What you need to do: Please pick up the argument on minimum-cost trees of divisors right after its last sentence and carry it on in the same style.

Document segment:
****************************************

If I understand the question correctly, a solution to the problem will have
the form of a (rooted) tree. Each vertex of the tree will be labeled with a
set of positive integers, which is either what remains of $A$, at the
root, or a spin-off of $A$, a spin-off of a spin-off of $A$, etc. at vertices
which are not the root. The sets of positive integers must fulfill the
following constraints:
(1) They are nonempty and disjoint;
(2) All integers in all sets divide the original lcm, $M$;
(3) The union of the sets contains the original set $A$;
(4) For each set, its gcd is divisible by its anchor, which is a member
of the set at its parent vertex (if the set is not at the root) or
a fixed, given, number $r$ not appearing in any set (if the set is at the root.)
Given such a tree, its cost is $M \sum_v (\#S_v)/a_v$, where $v$ ranges over
the vertices of the tree, $S_v$ is the set at vertex $v$, and $a_v$ is the
anchor of the set at vertex $v$.
First, observe that if a vertex is labeled with a set of size larger than 1,
$\{c_1,\ldots,c_t\}$, say, we can split it into $t$ vertices, labeled
with $\{c_1\}$, $\{c_2\}$, $\dots$, $\{c_t\}$, and reapportion its child vertices
among these vertices so that each child set is beneath its anchor. This does
not change the cost of the tree, so after doing this repeatedly,
we may assume that all sets have size 1, i.e., each
vertex is labeled with a single number. Second, observe that we may add
a vertex above the root labeled with the original anchor. These two steps
reduce the problem to the problem of finding a rooted tree whose vertices
are labeled with distinct positive integers which satisfies
(a) All labels divide $M$;
(b) The root is labeled with $r$, the original anchor;
(c) The set of labels contains the original set $A$; and
(d) the label at the top of each edge divides the label at the bottom,
and which has minimum cost, where the cost is now $M$ times
the sum over all edges of the reciprocal of the label at the top of the edge.
Also, we may now allow $r$ to be a member of $A$, and we observe that there is
no need to require the vertex labels to be distinct, since if we had two
vertices with the same label, we could construct a cheaper tree by deleting one of them and reapportioning all its children to the other.

****************************************

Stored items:
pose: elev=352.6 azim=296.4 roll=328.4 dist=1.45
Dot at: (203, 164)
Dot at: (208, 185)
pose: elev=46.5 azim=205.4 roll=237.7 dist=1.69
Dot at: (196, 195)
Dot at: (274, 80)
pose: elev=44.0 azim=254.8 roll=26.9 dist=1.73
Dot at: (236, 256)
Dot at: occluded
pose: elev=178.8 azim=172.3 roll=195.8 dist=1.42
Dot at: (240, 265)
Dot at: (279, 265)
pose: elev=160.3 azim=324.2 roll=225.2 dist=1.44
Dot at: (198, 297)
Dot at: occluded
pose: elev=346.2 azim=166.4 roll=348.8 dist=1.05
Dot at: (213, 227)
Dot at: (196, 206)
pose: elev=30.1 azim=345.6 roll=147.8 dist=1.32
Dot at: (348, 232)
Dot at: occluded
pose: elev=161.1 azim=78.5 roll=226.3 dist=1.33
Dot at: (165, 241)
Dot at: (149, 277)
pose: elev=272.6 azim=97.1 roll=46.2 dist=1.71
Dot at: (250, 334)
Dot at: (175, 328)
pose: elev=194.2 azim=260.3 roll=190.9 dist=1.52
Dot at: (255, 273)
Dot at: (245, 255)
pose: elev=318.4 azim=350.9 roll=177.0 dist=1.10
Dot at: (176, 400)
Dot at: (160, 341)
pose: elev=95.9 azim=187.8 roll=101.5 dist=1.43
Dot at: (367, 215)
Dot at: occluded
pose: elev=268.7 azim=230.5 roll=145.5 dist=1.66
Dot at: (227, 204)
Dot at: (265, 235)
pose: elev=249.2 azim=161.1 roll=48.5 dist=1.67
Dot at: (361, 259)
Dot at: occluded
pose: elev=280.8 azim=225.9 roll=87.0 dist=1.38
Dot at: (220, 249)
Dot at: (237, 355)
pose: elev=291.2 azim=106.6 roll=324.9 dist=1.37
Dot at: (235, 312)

****************************************

Response to this exercise:
Let $T$ be an minimum-cost tree for $r$, $M$ and $A$.
Observe that:
(i) Each of the leaves of $T$ must be
labeled with a member of $A$, since otherwise we could construct a
cheaper tree by removing a leaf.
(ii) If a vertex other than the root has exactly 1 child, it must be labeled
with a member of $A$, since otherwise it would be cheaper to remove the vertex
and reapportion its child to its parent.
(iii) If a vertex other than the root has 2 or more children and is not
labeled with a member of $A$, we can assume that its label equals the gcd of the labels of its children, since otherwise we could make a
cheaper tree by relabeling it with the gcd of the labels of its children.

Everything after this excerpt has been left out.